I have found some new sites (for me) which have been a great source of help over the last little while. The internet is amazing – the connections you can make, the people who can share their stories and can be supportive along the journey with you. It reminds me of how powerful online communities can be for people at different points in their lives. It encourages me once again how blogging, forums and the like are helping people communicate with each other all around the world and designing them is a worthwhile thing to be doing.

Aside from topic-specific sites that I’ve found useful, I’ve recently discovered Facebook. It is still practically unheard of here in New Zealand as Bebo is the most popular social networking hub, followed by MySpace.

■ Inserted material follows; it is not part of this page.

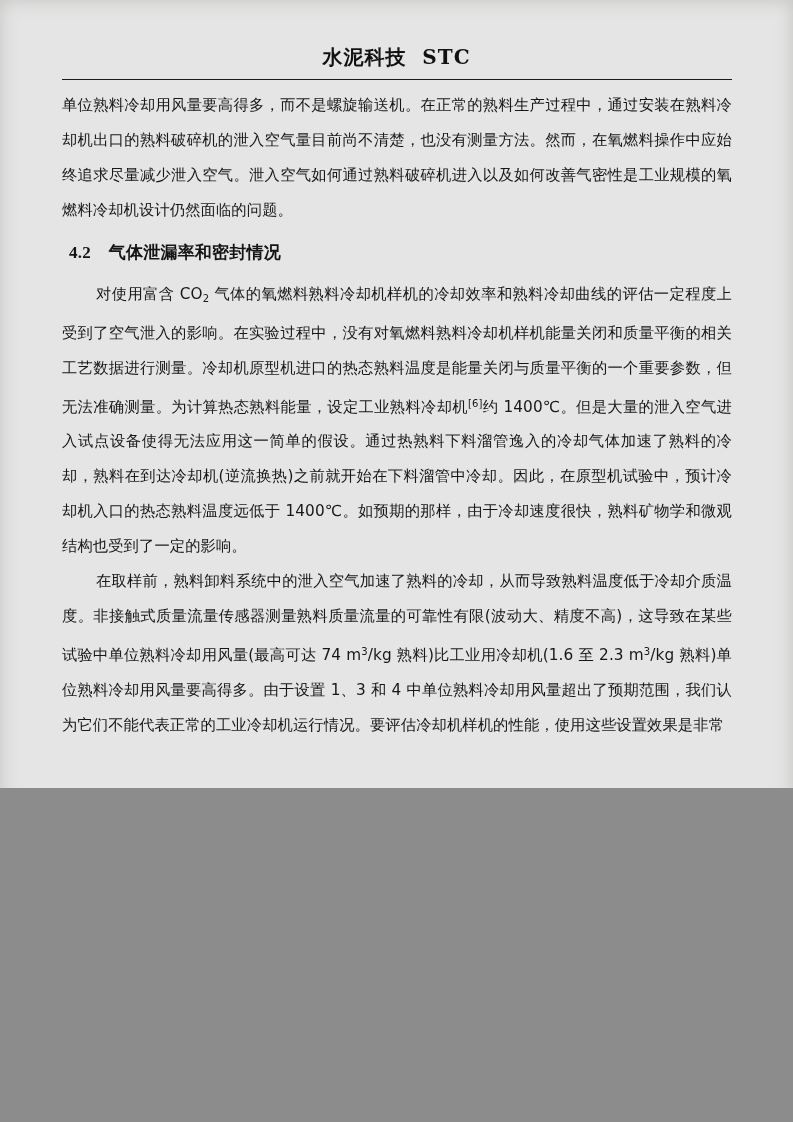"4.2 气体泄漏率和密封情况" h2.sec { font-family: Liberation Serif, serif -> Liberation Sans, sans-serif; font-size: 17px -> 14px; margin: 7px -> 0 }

The little designer-snob in me finds MySpace and Bebo so frustrating. The errors I get on MySpace are endless, let alone the number of clicks I have to do in order to achieve anything, the difficulty in organising my “friends” or remembering who on earth they are, the hard-to-read pages, the spam comments… need I go on? Oh, and privacy seems to be minimal by default on MySpace. I tried so hard to get into the MySpace world which others talked about endlessly, but I failed. I decided just to go there to listen to music, to search for a long-lost friend and see what they were up to if I was bored.. and that’s about it.

Bebo is similar. All the kids I know are on there and their pages are usually just as hard to read. It’s less buggy than MySpace, and seems a bit more user-friendly.. but I’m just not hooked on it. It’s scary reading messages kids are sending each other. I could find out a lot of info about people, without doing anything but read their Bebo comments.

Facebook, however, has such a clean and simple design. It’s easy to use, easy to organize your friends, great for tagging of photos (one of the only times I’ve gotten really into tagging), and privacy seems to be more important. So I’ve gotten a little hooked recently on Facebook. I’ve caught up with long-lost friends and enjoyed the connections via Facebook.

But is the design that important? Or is it the people? Or is it both? With people constantly saying “MySpace is so 2006″ when talking about Bebo here, I realised that it’s firstly about the people. Social networking sites fail without lots of your friends being on there too. But it’s also about being the cool place to hang out, a place that works, a place that is easy to use.